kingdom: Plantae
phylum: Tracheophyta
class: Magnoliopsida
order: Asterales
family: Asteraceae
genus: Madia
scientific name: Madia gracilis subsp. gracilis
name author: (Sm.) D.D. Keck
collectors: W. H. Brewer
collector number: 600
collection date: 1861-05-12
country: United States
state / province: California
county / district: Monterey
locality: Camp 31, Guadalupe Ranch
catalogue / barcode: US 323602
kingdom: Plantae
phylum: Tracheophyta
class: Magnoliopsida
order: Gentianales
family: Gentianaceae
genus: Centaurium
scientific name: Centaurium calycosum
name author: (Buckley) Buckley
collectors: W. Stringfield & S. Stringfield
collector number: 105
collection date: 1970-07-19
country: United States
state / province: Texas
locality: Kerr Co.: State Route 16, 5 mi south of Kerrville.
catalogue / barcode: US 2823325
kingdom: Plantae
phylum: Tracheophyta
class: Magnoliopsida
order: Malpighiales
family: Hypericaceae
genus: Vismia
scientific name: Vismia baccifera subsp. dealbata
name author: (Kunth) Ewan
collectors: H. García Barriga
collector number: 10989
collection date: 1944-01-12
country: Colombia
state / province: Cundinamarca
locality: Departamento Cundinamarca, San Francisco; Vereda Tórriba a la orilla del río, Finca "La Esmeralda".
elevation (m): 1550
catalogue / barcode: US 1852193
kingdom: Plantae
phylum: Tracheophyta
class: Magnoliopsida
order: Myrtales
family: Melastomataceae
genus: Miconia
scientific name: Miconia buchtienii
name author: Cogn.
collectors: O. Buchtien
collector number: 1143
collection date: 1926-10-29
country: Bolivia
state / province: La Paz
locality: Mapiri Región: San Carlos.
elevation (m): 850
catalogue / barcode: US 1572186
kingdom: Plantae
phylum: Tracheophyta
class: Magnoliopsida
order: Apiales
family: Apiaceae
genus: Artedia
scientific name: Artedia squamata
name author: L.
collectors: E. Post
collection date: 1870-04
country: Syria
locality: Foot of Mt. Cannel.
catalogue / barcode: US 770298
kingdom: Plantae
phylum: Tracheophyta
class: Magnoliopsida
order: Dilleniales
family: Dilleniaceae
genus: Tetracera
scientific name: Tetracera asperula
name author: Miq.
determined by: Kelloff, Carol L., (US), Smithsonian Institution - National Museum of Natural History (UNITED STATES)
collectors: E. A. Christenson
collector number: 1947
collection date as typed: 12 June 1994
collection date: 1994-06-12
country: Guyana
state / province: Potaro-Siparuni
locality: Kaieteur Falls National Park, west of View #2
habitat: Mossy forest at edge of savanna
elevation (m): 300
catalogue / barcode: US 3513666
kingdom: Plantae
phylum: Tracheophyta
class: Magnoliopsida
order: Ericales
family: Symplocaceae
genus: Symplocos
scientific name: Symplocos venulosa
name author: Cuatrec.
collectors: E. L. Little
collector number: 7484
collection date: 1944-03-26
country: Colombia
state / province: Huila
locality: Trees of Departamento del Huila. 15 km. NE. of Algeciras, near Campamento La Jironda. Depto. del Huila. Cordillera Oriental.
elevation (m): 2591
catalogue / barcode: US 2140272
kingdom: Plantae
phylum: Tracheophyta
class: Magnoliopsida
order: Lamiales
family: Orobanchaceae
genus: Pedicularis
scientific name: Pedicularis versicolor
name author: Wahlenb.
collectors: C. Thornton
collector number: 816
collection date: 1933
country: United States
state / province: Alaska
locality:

== Short problem ==
Express the lines above as a JSON list of strings, one string per line, from the first line of the rows through the line containing "county / district: Monterey", both included, with blank lines left out.

== Finished answer ==
[
  "kingdom: Plantae",
  "phylum: Tracheophyta",
  "class: Magnoliopsida",
  "order: Asterales",
  "family: Asteraceae",
  "genus: Madia",
  "scientific name: Madia gracilis subsp. gracilis",
  "name author: (Sm.) D.D. Keck",
  "collectors: W. H. Brewer",
  "collector number: 600",
  "collection date: 1861-05-12",
  "country: United States",
  "state / province: California",
  "county / district: Monterey"
]